Am I trying too hard? Or not hard enough? This is the question I have been asking myself (and God) lately. I’ve been asking this about the RCIA program I am involved in as a facilitator.
You see the issue is I feel like the program should be more than it seems to be right now. But since I have never done this before or even been to an RCIA program I am not sure exactly what it is supposed to be. I only know what I think it is supposed to be.

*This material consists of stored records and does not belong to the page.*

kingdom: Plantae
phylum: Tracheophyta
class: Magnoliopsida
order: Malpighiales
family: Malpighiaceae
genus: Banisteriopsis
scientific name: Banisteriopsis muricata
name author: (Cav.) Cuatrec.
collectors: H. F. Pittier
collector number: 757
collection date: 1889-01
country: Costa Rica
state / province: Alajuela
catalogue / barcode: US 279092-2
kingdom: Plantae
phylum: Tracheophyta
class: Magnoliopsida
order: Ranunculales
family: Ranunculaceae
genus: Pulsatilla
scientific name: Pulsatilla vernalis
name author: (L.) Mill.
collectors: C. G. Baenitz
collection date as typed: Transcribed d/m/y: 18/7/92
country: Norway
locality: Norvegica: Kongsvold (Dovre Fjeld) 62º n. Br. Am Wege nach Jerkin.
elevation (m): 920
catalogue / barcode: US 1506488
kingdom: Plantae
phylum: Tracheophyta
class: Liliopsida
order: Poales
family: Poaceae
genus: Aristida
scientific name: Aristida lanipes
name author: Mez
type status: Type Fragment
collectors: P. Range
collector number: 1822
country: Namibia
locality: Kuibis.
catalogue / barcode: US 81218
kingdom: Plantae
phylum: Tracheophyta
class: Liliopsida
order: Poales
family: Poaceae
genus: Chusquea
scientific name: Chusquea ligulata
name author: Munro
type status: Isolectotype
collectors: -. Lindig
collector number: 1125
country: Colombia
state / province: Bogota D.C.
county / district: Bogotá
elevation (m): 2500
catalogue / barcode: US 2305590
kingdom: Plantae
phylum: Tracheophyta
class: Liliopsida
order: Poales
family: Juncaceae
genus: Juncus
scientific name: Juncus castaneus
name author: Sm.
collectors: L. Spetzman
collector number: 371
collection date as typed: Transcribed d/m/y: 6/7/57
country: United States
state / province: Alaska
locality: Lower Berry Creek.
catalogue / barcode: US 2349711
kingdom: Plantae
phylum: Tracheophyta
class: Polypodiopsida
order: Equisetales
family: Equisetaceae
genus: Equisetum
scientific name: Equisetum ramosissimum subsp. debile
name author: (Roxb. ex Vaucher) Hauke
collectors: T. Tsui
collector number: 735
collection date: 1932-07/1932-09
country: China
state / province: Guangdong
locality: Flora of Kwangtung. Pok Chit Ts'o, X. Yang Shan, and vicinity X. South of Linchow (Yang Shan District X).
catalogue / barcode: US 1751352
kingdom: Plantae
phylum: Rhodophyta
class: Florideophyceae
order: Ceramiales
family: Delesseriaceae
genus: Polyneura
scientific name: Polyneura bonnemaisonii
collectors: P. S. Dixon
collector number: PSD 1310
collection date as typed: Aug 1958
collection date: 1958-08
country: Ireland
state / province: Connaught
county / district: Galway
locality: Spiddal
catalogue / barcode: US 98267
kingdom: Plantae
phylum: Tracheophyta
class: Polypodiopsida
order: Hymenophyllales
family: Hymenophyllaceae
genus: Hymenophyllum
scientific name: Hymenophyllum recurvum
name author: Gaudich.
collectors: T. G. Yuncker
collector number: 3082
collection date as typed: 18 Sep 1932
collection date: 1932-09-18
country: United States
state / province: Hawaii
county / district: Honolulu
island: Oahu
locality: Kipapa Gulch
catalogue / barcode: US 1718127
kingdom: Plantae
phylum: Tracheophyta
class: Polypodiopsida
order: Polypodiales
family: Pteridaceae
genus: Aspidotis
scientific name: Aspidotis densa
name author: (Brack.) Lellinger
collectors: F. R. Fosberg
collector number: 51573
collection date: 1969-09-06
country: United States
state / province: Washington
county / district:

What I find interesting is there is not really any guidance giving by the Church as to what should be covered. As I tend to do, maybe too much so, I have been researching Church documents dealing with Catechesis and adult faith formation and it only gives very general guidelines. The Vatican teaching office says to follow the policy of your diocese. My diocese says to follow the parish guidelines. The parish doesn’t have anything other than something that was put together several years ago and this is very vague, leaving me in this quandary.
I feel I am being called to do this and I want to do it right. I don’t want other people to make the same mistakes I have made, leaving the faith when I was younger, not following the teachings of Jesus. I want others to know how much Jesus has changed my life and how He will do the same for them. I just don’t know the best way to do it or if I am getting through.
I admit it is hard for me to verbalize a lot of this, which is why I wonder if I am not truly committed to the Catholic faith. After all, shouldn’t all this stuff just spout from me? Isn’t that what truly being committed means? Isn’t that what a true believer is? No.
A true believer doesn’t need to be able to communicate flawlessly. He doesn’t need to have all the answers to every question. He doesn’t need to be able to quote scripture chapter and verse. He doesn’t need to memorize the Catechism. He only needs to believe with all his heart, soul and mind, then live what he knows.